Restate every line of the data word for word, except for the images.

[Exercise data]
────────
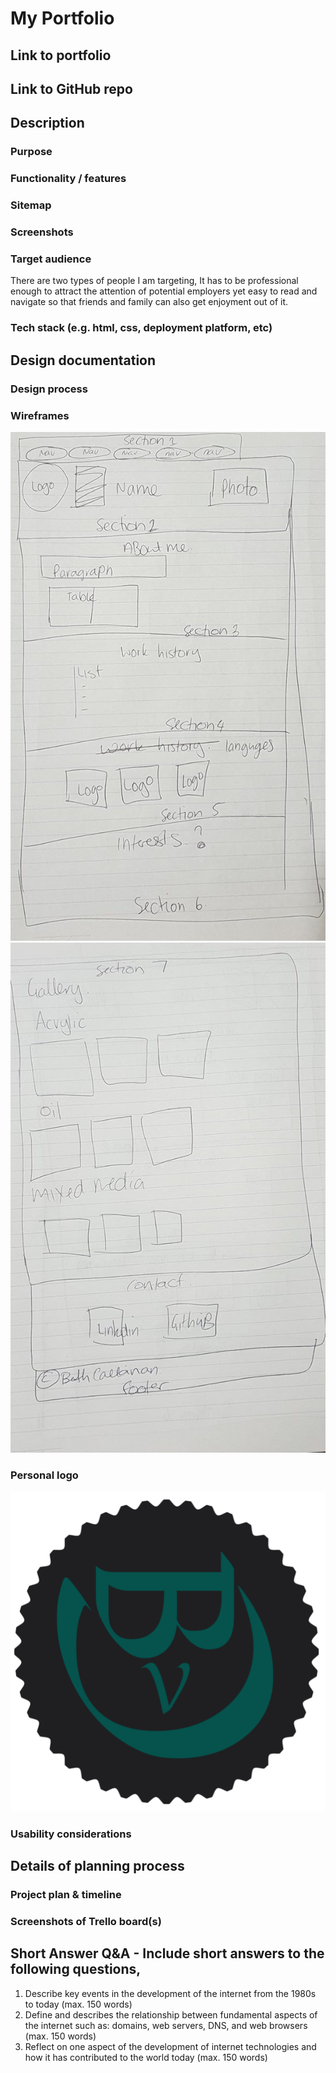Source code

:# My Portfolio

## Link to portfolio

## Link to GitHub repo


## Description

### Purpose
### Functionality / features
### Sitemap
### Screenshots

### Target audience
There are two types of people I am targeting, It has to be professional enough to attract the attention of potential employers yet easy to read and navigate so that friends and family can also get enjoyment out of it.
### Tech stack (e.g. html, css, deployment platform, etc)

## Design documentation


### Design process
### Wireframes
![page 1 wire frame](./img/p1wireframe.jpg)
![page 2 wire frame](./img/p2wireframe.jpg)
### Personal logo 
![logo](./img/logo.png)

### Usability considerations

## Details of planning process
### Project plan & timeline
### Screenshots of Trello board(s)

## Short Answer Q&A - Include short answers to the following questions,
1. Describe key events in the development of the internet from the 1980s to today (max. 150 words)
2.  Define and describes the relationship between fundamental aspects of the internet such as: domains, web servers, DNS, and web browsers (max. 150 words)
3.  Reflect on one aspect of the development of internet technologies and how it has contributed to the world today (max. 150 words)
────────
[The answer]
Source code

:# My Portfolio

## Link to portfolio

## Link to GitHub repo


## Description

### Purpose
### Functionality / features
### Sitemap
### Screenshots

### Target audience
There are two types of people I am targeting, It has to be professional enough to attract the attention of potential employers yet easy to read and navigate so that friends and family can also get enjoyment out of it.
### Tech stack (e.g. html, css, deployment platform, etc)

## Design documentation


### Design process
### Wireframes
![page 1 wire frame](./img/p1wireframe.jpg)
![page 2 wire frame](./img/p2wireframe.jpg)
### Personal logo 
![logo](./img/logo.png)

### Usability considerations

## Details of planning process
### Project plan & timeline
### Screenshots of Trello board(s)

## Short Answer Q&A - Include short answers to the following questions,
1. Describe key events in the development of the internet from the 1980s to today (max. 150 words)
2.  Define and describes the relationship between fundamental aspects of the internet such as: domains, web servers, DNS, and web browsers (max. 150 words)
3.  Reflect on one aspect of the development of internet technologies and how it has contributed to the world today (max. 150 words)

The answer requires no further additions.